Movement is Not Hierarchical

October 19, 2010 5 Comments

catalyst

Part Three of a Response to Malcolm’s Missive

See Part One and Part Two

I’ve said a word about my point of agreement with Gladwell, and then a word about my first point of disagreement, I will wrap up this series with my second point of contention – Gladwell’s apology for centralized hierarchy.  The popularized story of a civil rights movement “run” by a few male leaders and a few national organizations is actually offensive to the rich history of a diverse and decentralized movement that provided an ecology through which the notion of civil rights could thrive.

This false story is offensive to the many unknown humans who took real risks for the sake of our freedom.  It is offensive to the women who had to struggle with patriarchy and oppression within the very movement that put out that call for freedom.  It is offensive to the radicals who took the risk of defining an alternative so terrifying to the power structure that it had settle into negotiation with those who would negotiate.  These forces could never have been centralized, their very power was found in the diversity of ways in which they fought for a shared purpose.

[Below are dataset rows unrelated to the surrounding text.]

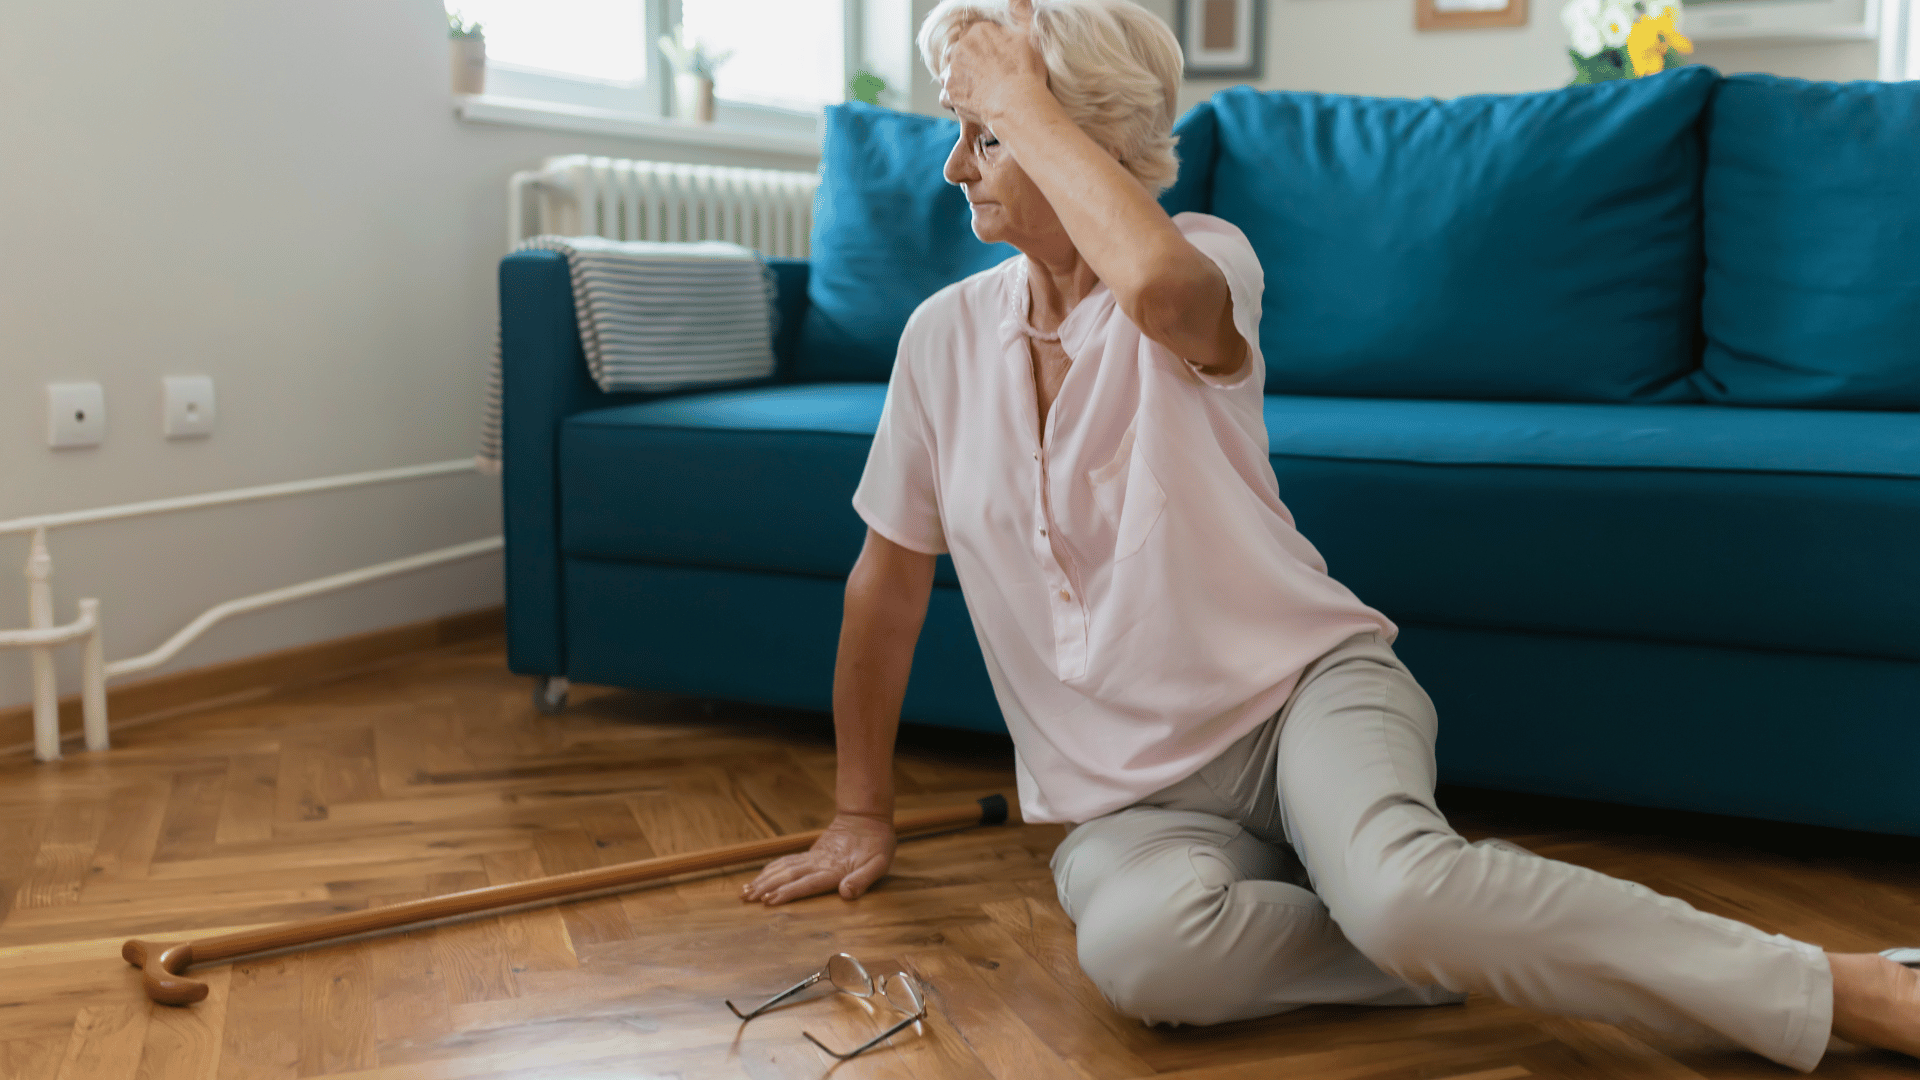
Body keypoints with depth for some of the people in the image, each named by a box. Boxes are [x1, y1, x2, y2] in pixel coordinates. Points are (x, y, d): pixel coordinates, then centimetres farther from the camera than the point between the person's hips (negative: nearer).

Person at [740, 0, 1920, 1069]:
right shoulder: (946, 335, 3)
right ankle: (1495, 951, -14)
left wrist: (1025, 101, -20)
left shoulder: (1206, 259, -7)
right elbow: (890, 578, 11)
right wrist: (863, 811, 15)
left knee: (1399, 889, -36)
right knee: (1140, 945, -34)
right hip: (1131, 795, 3)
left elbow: (1157, 282, -36)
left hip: (1303, 686, -3)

The story is not only offensive, but it has also proven dangerous.  Forty years after the peak of the civil rights movement a vast infrastructure has grown around this false story, and around the idea that the right organization or the right hierarchy of selected leaders can be funded and supported in order to make real change happen.  We are stuck waiting for the next Martin Luther King and we are lost trying to institutionalize the next NAACP.  Limited resources are continually poured on those who are always ready to claim that they are the next MLK – flashy video clips and imaginary numbers are used to seduce funders into continuing to feed this false dream.

This is not to say that a centralized hierarchy will never be useful.  In fact I will dare to say that hierarchy can be essential.  However, not like Gladwell has imagined it.  Not through the sort of institutionalization that is propped up for its own sake, not through funding the organizational legacy of calcified structures that fail to adapt and can not deliver on their promise.

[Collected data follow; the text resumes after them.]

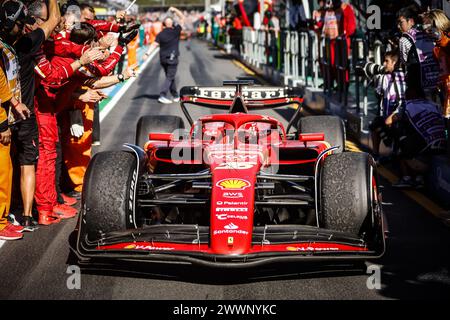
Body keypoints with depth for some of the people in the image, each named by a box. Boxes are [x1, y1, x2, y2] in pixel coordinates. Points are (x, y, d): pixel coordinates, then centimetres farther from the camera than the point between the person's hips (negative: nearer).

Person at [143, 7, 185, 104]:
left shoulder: (161, 34, 1)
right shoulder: (175, 31, -8)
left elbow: (154, 45, -9)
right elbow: (182, 18, -1)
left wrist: (147, 54, -12)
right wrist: (175, 10, 3)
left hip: (163, 59, 5)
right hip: (172, 58, -5)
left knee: (170, 77, 16)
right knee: (170, 77, -3)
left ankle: (175, 96, 24)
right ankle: (162, 95, -17)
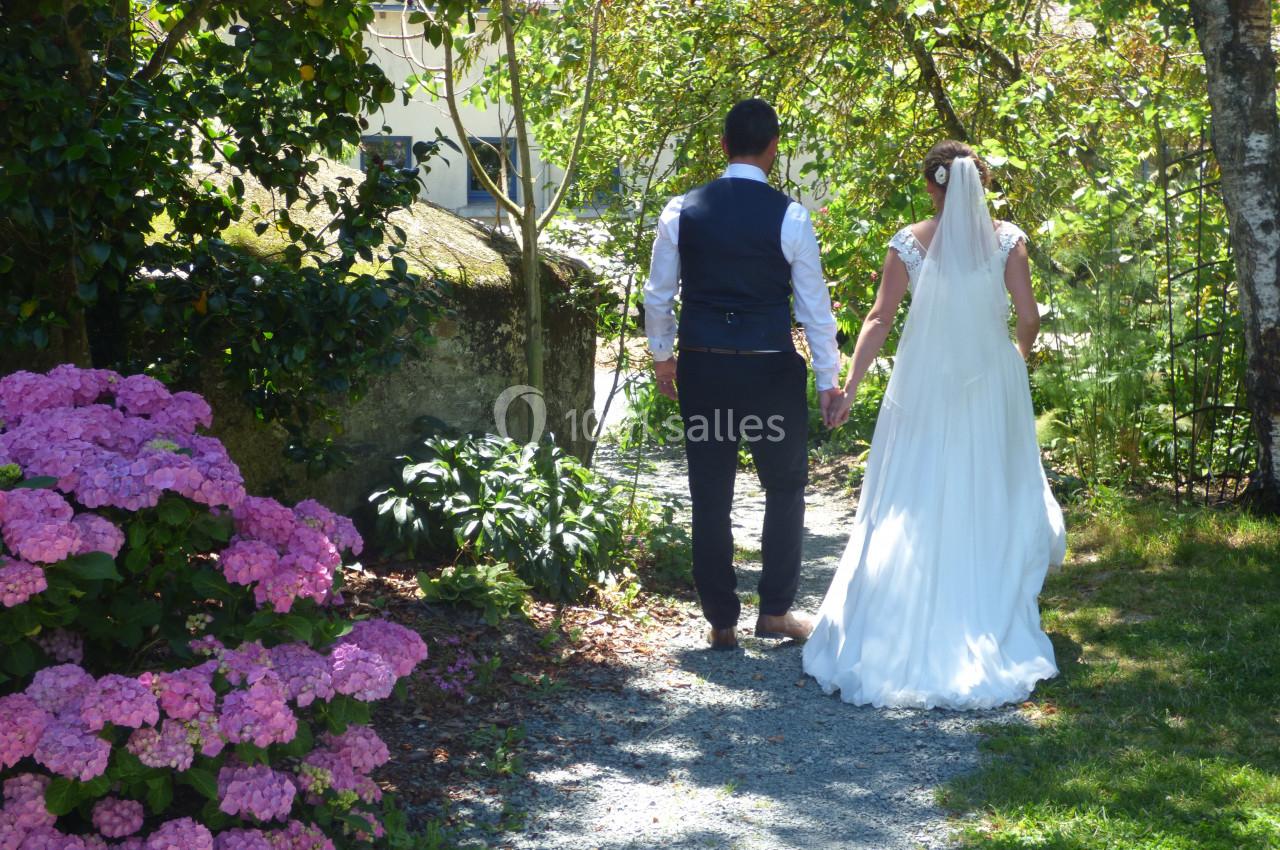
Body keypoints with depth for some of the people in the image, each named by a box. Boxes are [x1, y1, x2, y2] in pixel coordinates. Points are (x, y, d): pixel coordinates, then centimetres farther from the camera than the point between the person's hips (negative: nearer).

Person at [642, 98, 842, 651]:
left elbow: (657, 294, 7)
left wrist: (661, 354, 22)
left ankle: (721, 621, 17)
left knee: (710, 497, 10)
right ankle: (775, 611, 18)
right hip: (770, 370, -2)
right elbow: (813, 304, -4)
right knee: (785, 489, 16)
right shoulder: (789, 216, -9)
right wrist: (828, 379, 6)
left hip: (700, 368, 2)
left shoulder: (682, 210, -1)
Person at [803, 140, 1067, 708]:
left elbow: (880, 319, -6)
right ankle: (989, 625, 17)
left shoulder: (910, 242, -4)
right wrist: (1021, 354, 17)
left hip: (925, 387, -1)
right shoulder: (1007, 239, -2)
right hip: (992, 385, 1)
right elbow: (1029, 316, -5)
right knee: (990, 502, 11)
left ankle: (911, 627, 9)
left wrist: (849, 387, -3)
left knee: (915, 507, 7)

Instead I imagine a decentralized network of conspirators knowing exactly when to swarm around a moment of change.  I can even imagine a momentary centralization of power, a swarm around the right hierarchy in order to move an agenda forward.  But this centralization would be contingent; it would not be institutionalized nor in any way meant to last.

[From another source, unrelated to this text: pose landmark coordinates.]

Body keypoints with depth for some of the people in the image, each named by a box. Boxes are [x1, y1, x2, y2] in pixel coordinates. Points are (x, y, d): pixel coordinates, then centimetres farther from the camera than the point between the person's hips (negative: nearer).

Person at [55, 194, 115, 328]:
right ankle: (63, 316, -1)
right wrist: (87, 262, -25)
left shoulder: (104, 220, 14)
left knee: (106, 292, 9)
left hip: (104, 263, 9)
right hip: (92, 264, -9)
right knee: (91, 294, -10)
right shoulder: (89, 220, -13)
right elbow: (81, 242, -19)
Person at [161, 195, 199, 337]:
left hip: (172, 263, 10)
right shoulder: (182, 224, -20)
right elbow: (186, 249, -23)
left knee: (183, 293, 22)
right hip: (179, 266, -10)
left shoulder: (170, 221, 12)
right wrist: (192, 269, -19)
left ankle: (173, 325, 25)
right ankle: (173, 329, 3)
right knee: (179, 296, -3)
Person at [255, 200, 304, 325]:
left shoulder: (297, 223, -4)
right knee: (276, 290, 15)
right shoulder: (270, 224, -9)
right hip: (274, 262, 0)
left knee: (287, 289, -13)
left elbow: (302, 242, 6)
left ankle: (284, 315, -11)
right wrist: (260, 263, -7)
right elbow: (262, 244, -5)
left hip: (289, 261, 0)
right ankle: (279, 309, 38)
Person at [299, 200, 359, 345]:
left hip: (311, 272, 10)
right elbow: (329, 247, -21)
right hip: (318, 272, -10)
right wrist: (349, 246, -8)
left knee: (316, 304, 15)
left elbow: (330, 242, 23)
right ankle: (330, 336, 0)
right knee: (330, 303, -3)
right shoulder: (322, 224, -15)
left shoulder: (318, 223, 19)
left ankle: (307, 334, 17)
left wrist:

Certainly we can evolve into better coordinating or administrative structures, and I think a key to that evolution is found in the social media tools that we are just beginning to understand.  Human beings are social, today we have more power to connect than we’ve ever had – certainly there is revolutionary potential in the radically new ways in which we are connecting with each other.  Let’s not ditch it, let’s invent it.

5 Comments

  • Curtis Ogden says:

    Thanks, Gibran. As I read your post I was reminded of social movement theorist Bill Moyer’s 8 stages of social movements (see http://bit.ly/cBtLGT). In his model, each stage is fraught with certain risks of going off track/losing momentum, and in the later stages this includes calcification and having institutionalized hierarchy undercut the grassroots. It strikes me that social media have the potential to mitigate a number of the risks by keeping people connected (and energized), informed in an ongoing way of the successes that otherwise may not be visible, and providing a new kind of infrastructure for decision-making to supplement (and perhaps supplant) what otherwise happens in a more formalized (and at times exclusive and clunky) way. To me it’s not about ditching hierarchy or social media (let’s get beyond the either/or, right?) but looking at the new whole/story that is created by an integrated approach.

  • Gibran says:

    I’m with you Curtis – it is about the whole and about what is appropriate at each stage. It’s interesting because the developmental framework resonates with me, and yet I am keenly aware that the way out of this mess will not be linear, which is precisely what concerns me when we uplift the hierarchical – it seems to imply linearity.

    I’m all for “all two both” but with the awareness that we tend to want to preserve the familiar and hierarchy is deeply familiar…

  • Curtis Ogden says:

    Perhaps it is not about a developmental framework, but an evolutionary one, which certainly has a trajectory but not necessarily a linear or straight one.

  • Cynthia Silva Parker says:

    Your comments about the false and offensive story remind me of something Bob Moses always said. Media (and historians, for that matter) can’t figure out how to tell the story of a group, much less a movement. They need an individual to build the story around. And, an inability to write about something indicates an inability to think, understand or even see something.

    Also, love the way you talked about the infrastructure that has sprung up around the false story. Even when a story is constructed around an individual, there’s a real tendency to pick and choose which parts of the individual get cannonized. Take Dr. King, who is frozen in American mythology as the 1963 deliverer of the I Have a Dream speech. Mainstream story tellers and culture makers rarely recall that he died in the midst of organizing a Poor People’s March, or that he had taken a lot of heat from religious leaders and even civil rights leaders for taking a stand against the Vietnam War. King, the Dreamer, is a much less radical and less threatening image around which to build infrastructure!